What this MCCB is and what it does
The Siemens 3VA1140-6EF32-0JC0 is a SENTRON molded case circuit breaker (MCCB) designed for line protection in distribution panels. It's a 3-pole unit rated 40 A continuous at 40 °C, with an interrupting capacity of 220 kA at 240 V AC — that's the fault it can safely clear without welding contacts or rupturing the case. The 800 V rated insulation voltage tells you it's built for 480 V and 600 V class systems with headroom. This variant ships with a shunt trip (STL) release and two HQ auxiliary switches integrated. The shunt trip lets a remote signal (emergency stop, fire alarm, PLC output) force the breaker open; the aux switches report position back to the control system. No undervoltage release, no ground-fault monitoring, no communication module — it's a straightforward line-protection MCCB with remote trip capability.

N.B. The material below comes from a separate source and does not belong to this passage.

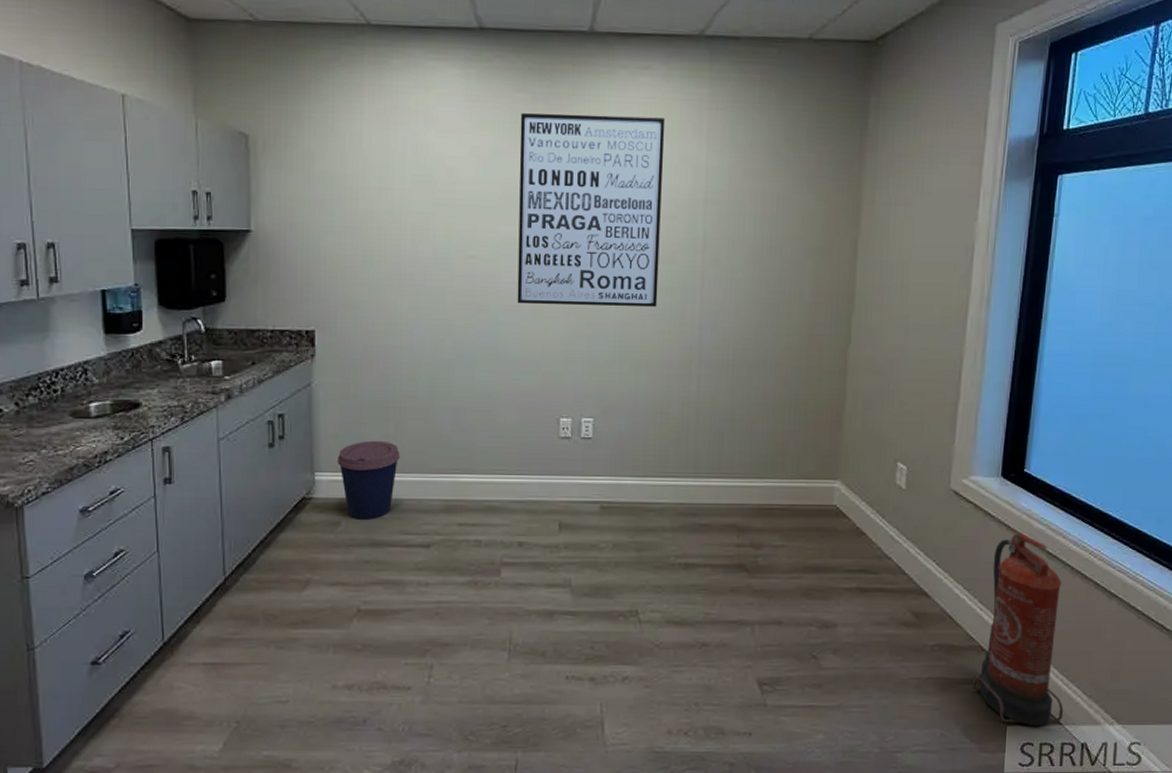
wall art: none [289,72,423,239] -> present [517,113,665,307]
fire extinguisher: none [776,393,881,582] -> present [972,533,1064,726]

Ratings and what they mean for your panel
The interrupting ratings drop as voltage climbs: 220 kA at 240 V, 154 kA at 415 V, 121 kA at 440 V, and 17 kA at 500 V and 690 V. That 17 kA floor at 690 V is still respectable for most industrial secondary distribution — you'd only need a higher-rated upstream fuse if your available fault current exceeds that. The 40 A continuous rating holds steady from 40 °C to 50 °C, then derates to 37 A at 70 °C. If your panel ambient runs hot, plan for that 3 A derate. Dimensions are 130 mm high, 76.2 mm wide, 70 mm deep — standard 3-pole MCCB footprint for a 40 A frame. The 10.8 W maximum power loss matters for thermal budgeting inside a sealed enclosure; if you're packing multiple breakers in a small stainless box, that heat adds up. Operating temperature range is -25 °C to 70 °C, storage from -40 °C to 80 °C.